### Your task
Your job is to set down the stretch of entries that opens with the line containing "6: (96, 13)" and closes with the line containing "19: (204, 44)". Keep both end lines, copy each exactly, and add nothing.

### Supplied information

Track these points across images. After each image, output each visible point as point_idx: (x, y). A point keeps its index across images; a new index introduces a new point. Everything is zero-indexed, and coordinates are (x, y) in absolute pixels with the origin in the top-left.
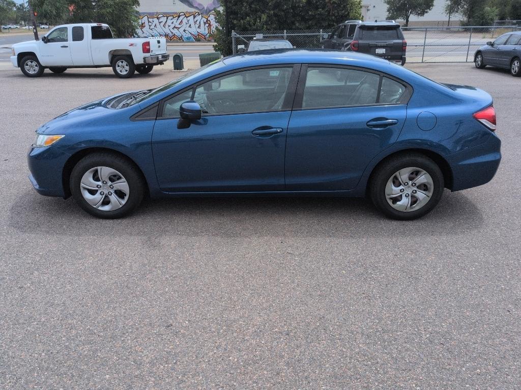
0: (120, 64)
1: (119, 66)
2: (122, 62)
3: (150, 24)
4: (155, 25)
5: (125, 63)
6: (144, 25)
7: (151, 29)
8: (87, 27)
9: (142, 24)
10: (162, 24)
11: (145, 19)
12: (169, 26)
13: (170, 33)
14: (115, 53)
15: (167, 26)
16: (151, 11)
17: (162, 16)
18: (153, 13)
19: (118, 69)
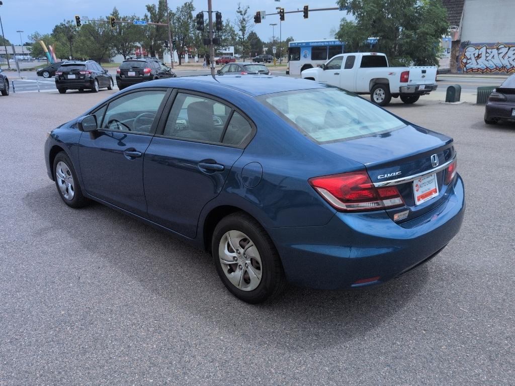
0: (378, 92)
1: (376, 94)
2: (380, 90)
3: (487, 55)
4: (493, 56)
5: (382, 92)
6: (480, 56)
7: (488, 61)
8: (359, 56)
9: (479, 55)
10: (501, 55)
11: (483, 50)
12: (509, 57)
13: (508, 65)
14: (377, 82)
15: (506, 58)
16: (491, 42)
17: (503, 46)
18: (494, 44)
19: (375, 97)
--
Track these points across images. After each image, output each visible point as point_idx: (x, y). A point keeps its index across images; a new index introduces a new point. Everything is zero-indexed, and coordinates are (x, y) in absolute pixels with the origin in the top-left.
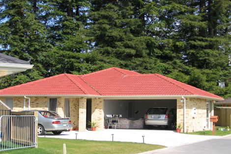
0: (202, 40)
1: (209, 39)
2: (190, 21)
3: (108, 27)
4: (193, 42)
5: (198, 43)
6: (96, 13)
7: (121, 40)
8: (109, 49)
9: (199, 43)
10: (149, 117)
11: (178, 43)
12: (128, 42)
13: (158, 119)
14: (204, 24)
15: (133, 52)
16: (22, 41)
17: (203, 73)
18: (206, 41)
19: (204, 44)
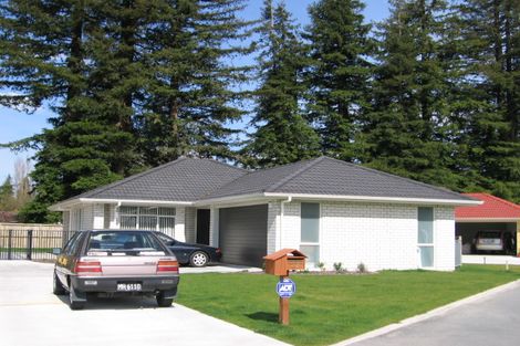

### Answer box
6: (96, 13)
7: (121, 40)
8: (109, 49)
9: (199, 43)
10: (149, 117)
11: (178, 43)
12: (128, 42)
13: (158, 119)
14: (204, 24)
15: (133, 52)
16: (22, 41)
17: (203, 73)
18: (206, 41)
19: (204, 44)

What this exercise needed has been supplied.